Stated goal A: In the post about cancelling an investment-linked policy, what did the writer lose to learn the lesson about bundled insurance and investments?

Reading passage:
Why I Cancelled My ILP (Investment-Linked Policy)

How should I read the numbers on my Investment-Linked Policy (ILP)?

I lost more than 2 months worth of salary to learn this important lesson: when insurance and investments are bundled together into a single product, the consumer is often left worse off.

A few years ago, when I was a naive fresh graduate in my first job, I met a friend of mine to understand more about financial planning and insurance. My knowledge then was limited – I knew I needed to invest and buy insurance, but I didn’t know what was essential to get. Furthermore, at that time all I wanted to focus on was to put in my best effort at work so that I could get promoted and climb the corporate ladder.

Insurance was the last thing on my mind. So I went with my friend’s advice, thinking that as a financial advisor, they’ll probably know better than I. He recommended me an ILP, I briefly read through the policy and asked some questions, and then I stupidly thought I knew everything. I didn’t quite know how to read the benefits and premiums table, so I simply took him at his word.

Stated goal B: State how many lines of the records contain the string "kern". Give only the number.

Data to use:

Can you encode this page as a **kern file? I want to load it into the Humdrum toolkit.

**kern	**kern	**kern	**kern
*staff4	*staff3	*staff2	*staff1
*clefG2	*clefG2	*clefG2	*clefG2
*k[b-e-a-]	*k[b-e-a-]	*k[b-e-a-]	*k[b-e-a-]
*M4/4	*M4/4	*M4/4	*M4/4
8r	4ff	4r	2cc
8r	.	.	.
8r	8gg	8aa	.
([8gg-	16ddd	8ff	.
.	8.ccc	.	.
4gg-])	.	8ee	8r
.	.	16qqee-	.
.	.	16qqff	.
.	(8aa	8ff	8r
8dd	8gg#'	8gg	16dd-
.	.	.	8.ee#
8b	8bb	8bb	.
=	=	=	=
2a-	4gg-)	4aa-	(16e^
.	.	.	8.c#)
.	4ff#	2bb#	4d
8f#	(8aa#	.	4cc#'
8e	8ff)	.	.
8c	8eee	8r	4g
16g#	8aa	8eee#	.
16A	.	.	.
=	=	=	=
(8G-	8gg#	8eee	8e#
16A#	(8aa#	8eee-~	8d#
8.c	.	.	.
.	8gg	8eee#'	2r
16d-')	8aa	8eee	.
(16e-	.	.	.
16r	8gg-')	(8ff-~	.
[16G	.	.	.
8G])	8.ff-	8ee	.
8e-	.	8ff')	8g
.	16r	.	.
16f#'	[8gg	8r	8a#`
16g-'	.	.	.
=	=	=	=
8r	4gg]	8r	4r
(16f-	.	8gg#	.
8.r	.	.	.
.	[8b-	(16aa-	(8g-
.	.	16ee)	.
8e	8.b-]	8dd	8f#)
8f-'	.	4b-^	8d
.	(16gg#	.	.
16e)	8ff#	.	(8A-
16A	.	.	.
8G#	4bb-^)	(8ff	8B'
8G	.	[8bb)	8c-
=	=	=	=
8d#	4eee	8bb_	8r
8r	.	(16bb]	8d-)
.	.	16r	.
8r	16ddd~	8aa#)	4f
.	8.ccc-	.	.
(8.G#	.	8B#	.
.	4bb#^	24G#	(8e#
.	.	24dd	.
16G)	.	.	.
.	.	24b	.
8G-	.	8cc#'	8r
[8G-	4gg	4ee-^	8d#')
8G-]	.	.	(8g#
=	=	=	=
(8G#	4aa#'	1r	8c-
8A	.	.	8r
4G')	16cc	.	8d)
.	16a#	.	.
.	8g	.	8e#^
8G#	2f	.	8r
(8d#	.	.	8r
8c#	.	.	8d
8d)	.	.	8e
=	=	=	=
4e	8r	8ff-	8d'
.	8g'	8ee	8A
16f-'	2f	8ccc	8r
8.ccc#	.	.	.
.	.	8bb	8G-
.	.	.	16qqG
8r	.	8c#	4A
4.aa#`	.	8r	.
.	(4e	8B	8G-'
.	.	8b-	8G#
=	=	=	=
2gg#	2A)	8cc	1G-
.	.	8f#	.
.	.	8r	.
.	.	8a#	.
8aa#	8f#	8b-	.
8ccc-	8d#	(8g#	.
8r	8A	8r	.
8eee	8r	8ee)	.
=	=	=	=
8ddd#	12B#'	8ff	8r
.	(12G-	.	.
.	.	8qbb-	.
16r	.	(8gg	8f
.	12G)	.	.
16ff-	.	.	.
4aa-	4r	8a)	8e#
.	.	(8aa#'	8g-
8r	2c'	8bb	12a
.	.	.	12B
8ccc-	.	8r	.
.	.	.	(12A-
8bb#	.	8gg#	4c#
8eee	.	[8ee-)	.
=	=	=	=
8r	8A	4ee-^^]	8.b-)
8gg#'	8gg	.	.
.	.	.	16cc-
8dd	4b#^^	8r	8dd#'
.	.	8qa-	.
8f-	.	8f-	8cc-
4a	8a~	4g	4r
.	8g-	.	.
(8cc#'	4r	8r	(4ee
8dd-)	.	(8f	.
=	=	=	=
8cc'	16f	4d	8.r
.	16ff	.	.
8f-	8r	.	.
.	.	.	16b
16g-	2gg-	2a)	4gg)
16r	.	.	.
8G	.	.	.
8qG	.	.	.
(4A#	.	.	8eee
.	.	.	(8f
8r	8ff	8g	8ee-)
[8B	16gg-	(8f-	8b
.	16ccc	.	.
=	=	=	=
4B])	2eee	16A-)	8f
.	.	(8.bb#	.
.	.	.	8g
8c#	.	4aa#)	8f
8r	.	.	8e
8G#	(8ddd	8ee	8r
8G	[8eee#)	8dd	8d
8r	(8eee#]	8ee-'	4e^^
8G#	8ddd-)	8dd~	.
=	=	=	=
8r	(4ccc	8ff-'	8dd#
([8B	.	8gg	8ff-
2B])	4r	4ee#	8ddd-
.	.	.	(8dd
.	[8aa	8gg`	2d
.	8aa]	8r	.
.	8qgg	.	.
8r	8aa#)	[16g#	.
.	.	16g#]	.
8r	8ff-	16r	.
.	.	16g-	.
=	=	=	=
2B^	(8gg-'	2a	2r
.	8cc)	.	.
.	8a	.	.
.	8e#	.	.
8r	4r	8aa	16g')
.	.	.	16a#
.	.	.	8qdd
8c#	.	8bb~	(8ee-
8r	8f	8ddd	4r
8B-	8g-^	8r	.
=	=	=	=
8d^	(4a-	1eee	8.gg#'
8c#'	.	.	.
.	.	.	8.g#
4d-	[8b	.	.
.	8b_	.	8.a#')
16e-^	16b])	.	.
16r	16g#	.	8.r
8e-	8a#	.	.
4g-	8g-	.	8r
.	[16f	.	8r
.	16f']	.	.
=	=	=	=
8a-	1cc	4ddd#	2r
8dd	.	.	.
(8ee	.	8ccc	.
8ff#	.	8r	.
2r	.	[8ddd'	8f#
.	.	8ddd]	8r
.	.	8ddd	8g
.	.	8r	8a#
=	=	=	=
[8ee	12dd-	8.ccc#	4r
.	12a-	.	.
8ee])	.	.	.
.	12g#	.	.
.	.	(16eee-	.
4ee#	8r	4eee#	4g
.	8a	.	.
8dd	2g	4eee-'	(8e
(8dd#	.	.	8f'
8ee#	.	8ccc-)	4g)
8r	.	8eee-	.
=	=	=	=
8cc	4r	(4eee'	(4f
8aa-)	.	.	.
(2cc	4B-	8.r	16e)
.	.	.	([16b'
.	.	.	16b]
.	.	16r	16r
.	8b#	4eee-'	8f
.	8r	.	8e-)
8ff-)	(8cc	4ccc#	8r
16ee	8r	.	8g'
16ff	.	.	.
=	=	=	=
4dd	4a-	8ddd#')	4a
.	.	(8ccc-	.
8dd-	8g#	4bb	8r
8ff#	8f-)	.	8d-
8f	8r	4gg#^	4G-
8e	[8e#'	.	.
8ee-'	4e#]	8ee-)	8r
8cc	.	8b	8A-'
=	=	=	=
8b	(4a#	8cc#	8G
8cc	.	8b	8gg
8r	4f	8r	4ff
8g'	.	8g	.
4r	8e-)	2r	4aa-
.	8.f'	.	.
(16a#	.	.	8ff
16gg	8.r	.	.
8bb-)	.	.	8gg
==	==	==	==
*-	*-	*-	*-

Full response A: More than two months' worth of salary.

Full response B: 2